◆ Your instructions:
Would you print all of the entries exactly, please, but without their pictures?

◆ Material provided:
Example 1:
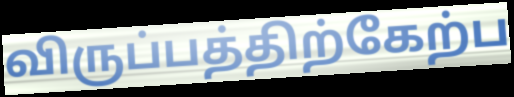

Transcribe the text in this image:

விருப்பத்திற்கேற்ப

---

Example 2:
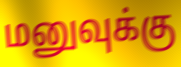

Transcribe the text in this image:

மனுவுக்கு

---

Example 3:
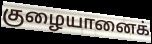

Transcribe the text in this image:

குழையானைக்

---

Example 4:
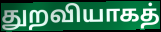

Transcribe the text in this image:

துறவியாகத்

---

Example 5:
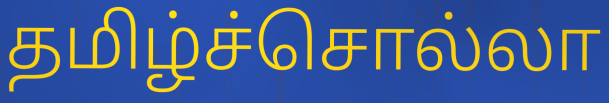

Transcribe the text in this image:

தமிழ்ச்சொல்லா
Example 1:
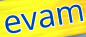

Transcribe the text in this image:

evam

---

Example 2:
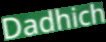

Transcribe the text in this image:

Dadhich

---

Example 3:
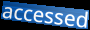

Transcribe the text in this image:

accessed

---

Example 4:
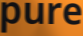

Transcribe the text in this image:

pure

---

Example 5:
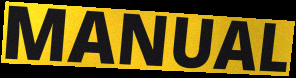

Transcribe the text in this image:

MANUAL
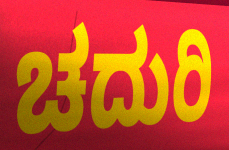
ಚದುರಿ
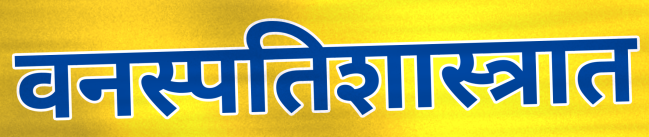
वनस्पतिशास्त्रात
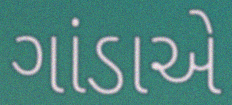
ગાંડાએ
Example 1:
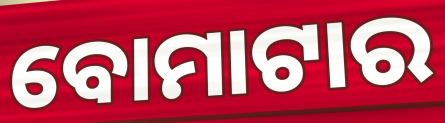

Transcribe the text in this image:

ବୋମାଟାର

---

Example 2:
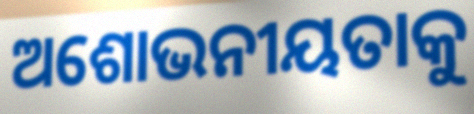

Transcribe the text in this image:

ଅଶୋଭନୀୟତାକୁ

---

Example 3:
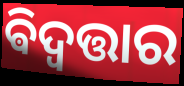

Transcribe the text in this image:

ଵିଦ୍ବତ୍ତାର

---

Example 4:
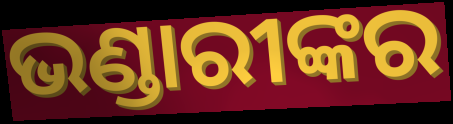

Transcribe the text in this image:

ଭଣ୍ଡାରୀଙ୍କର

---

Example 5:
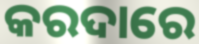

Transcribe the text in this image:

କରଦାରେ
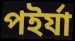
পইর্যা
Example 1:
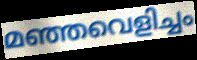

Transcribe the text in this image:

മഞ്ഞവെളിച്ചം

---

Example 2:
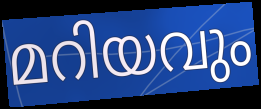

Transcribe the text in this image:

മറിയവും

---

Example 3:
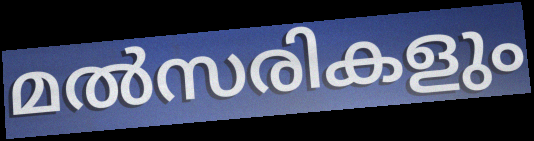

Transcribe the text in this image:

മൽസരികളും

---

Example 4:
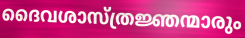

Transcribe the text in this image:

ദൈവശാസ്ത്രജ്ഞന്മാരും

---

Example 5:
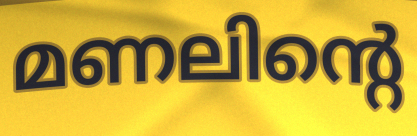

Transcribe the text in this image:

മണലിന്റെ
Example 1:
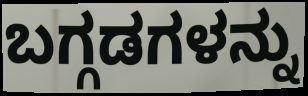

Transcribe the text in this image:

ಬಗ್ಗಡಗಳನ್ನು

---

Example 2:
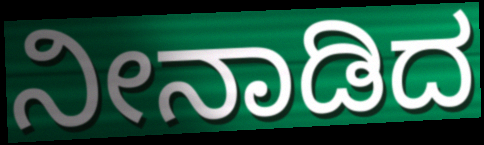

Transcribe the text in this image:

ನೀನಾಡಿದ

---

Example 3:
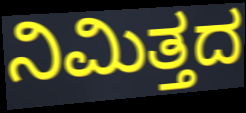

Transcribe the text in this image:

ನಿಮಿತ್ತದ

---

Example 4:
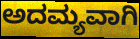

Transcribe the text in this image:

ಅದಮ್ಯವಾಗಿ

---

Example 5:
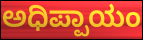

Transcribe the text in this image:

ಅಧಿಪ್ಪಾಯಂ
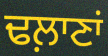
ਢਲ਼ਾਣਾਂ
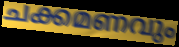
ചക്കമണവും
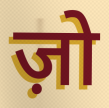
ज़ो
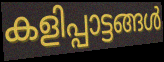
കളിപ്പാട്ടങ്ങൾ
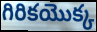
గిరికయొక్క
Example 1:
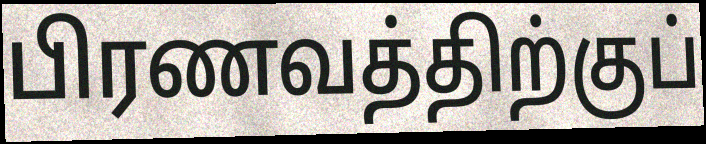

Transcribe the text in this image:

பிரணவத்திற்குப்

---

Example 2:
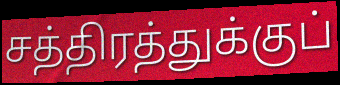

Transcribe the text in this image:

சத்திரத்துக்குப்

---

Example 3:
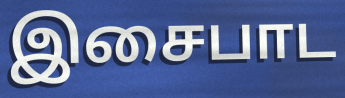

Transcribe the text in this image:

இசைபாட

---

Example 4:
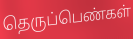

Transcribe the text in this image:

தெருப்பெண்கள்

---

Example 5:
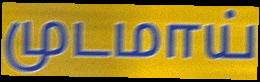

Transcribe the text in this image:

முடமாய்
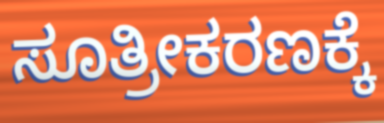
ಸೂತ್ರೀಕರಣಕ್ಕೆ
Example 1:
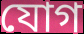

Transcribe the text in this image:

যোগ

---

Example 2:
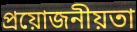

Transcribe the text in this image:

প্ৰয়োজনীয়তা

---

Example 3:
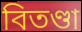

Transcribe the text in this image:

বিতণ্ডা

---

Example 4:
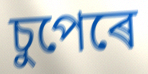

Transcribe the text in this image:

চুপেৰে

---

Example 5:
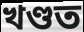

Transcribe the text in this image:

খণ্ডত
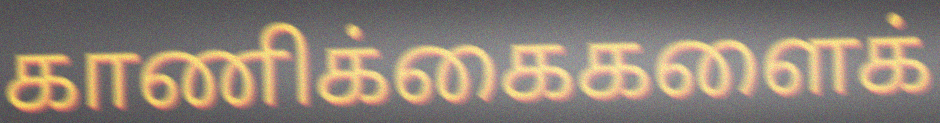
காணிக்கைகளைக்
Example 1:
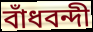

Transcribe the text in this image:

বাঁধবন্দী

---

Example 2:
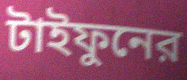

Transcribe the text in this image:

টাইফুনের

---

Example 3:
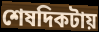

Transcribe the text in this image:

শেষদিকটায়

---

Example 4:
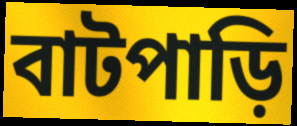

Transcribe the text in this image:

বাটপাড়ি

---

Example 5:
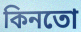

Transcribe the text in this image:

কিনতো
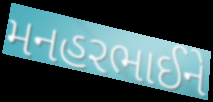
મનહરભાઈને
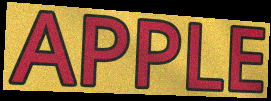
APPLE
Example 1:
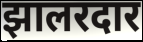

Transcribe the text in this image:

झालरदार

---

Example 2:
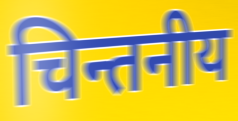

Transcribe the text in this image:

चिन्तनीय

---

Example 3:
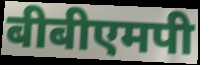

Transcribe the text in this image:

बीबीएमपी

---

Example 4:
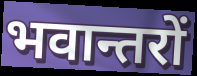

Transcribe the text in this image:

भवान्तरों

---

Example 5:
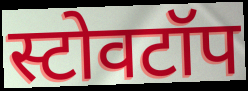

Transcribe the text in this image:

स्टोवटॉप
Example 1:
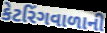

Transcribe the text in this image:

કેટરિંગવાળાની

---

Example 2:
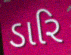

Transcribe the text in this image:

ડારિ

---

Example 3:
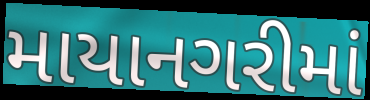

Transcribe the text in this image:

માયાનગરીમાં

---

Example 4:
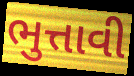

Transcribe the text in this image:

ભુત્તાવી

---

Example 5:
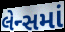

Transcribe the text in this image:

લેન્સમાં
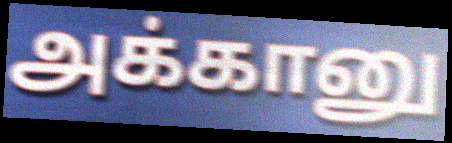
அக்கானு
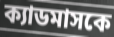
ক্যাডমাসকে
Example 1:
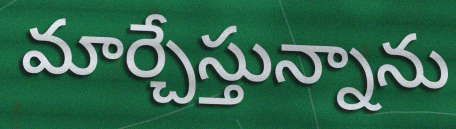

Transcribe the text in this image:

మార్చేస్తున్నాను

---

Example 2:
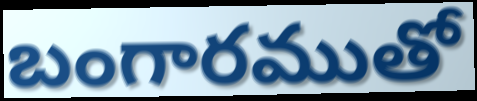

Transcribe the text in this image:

◆ Output of the task:
Example 1:

Transcribe the text in this image:

விருப்பத்திற்கேற்ப

---

Example 2:

Transcribe the text in this image:

மனுவுக்கு

---

Example 3:

Transcribe the text in this image:

குழையானைக்

---

Example 4:

Transcribe the text in this image:

துறவியாகத்

---

Example 5:

Transcribe the text in this image:

தமிழ்ச்சொல்லா
Example 1:

Transcribe the text in this image:

evam

---

Example 2:

Transcribe the text in this image:

Dadhich

---

Example 3:

Transcribe the text in this image:

accessed

---

Example 4:

Transcribe the text in this image:

pure

---

Example 5:

Transcribe the text in this image:

MANUAL
ಚದುರಿ
वनस्पतिशास्त्रात
ગાંડાએ
Example 1:

Transcribe the text in this image:

ବୋମାଟାର

---

Example 2:

Transcribe the text in this image:

ଅଶୋଭନୀୟତାକୁ

---

Example 3:

Transcribe the text in this image:

ଵିଦ୍ବତ୍ତାର

---

Example 4:

Transcribe the text in this image:

ଭଣ୍ଡାରୀଙ୍କର

---

Example 5:

Transcribe the text in this image:

କରଦାରେ
পইর্যা
Example 1:

Transcribe the text in this image:

മഞ്ഞവെളിച്ചം

---

Example 2:

Transcribe the text in this image:

മറിയവും

---

Example 3:

Transcribe the text in this image:

മൽസരികളും

---

Example 4:

Transcribe the text in this image:

ദൈവശാസ്ത്രജ്ഞന്മാരും

---

Example 5:

Transcribe the text in this image:

മണലിന്റെ
Example 1:

Transcribe the text in this image:

ಬಗ್ಗಡಗಳನ್ನು

---

Example 2:

Transcribe the text in this image:

ನೀನಾಡಿದ

---

Example 3:

Transcribe the text in this image:

ನಿಮಿತ್ತದ

---

Example 4:

Transcribe the text in this image:

ಅದಮ್ಯವಾಗಿ

---

Example 5:

Transcribe the text in this image:

ಅಧಿಪ್ಪಾಯಂ
ਢਲ਼ਾਣਾਂ
ചക്കമണവും
ज़ो
കളിപ്പാട്ടങ്ങൾ
గిరికయొక్క
Example 1:

Transcribe the text in this image:

பிரணவத்திற்குப்

---

Example 2:

Transcribe the text in this image:

சத்திரத்துக்குப்

---

Example 3:

Transcribe the text in this image:

இசைபாட

---

Example 4:

Transcribe the text in this image:

தெருப்பெண்கள்

---

Example 5:

Transcribe the text in this image:

முடமாய்
ಸೂತ್ರೀಕರಣಕ್ಕೆ
Example 1:

Transcribe the text in this image:

যোগ

---

Example 2:

Transcribe the text in this image:

প্ৰয়োজনীয়তা

---

Example 3:

Transcribe the text in this image:

বিতণ্ডা

---

Example 4:

Transcribe the text in this image:

চুপেৰে

---

Example 5:

Transcribe the text in this image:

খণ্ডত
காணிக்கைகளைக்
Example 1:

Transcribe the text in this image:

বাঁধবন্দী

---

Example 2:

Transcribe the text in this image:

টাইফুনের

---

Example 3:

Transcribe the text in this image:

শেষদিকটায়

---

Example 4:

Transcribe the text in this image:

বাটপাড়ি

---

Example 5:

Transcribe the text in this image:

কিনতো
મનહરભાઈને
APPLE
Example 1:

Transcribe the text in this image:

झालरदार

---

Example 2:

Transcribe the text in this image:

चिन्तनीय

---

Example 3:

Transcribe the text in this image:

बीबीएमपी

---

Example 4:

Transcribe the text in this image:

भवान्तरों

---

Example 5:

Transcribe the text in this image:

स्टोवटॉप
Example 1:

Transcribe the text in this image:

કેટરિંગવાળાની

---

Example 2:

Transcribe the text in this image:

ડારિ

---

Example 3:

Transcribe the text in this image:

માયાનગરીમાં

---

Example 4:

Transcribe the text in this image:

ભુત્તાવી

---

Example 5:

Transcribe the text in this image:

લેન્સમાં
அக்கானு
ক্যাডমাসকে
Example 1:

Transcribe the text in this image:

మార్చేస్తున్నాను

---

Example 2:

Transcribe the text in this image:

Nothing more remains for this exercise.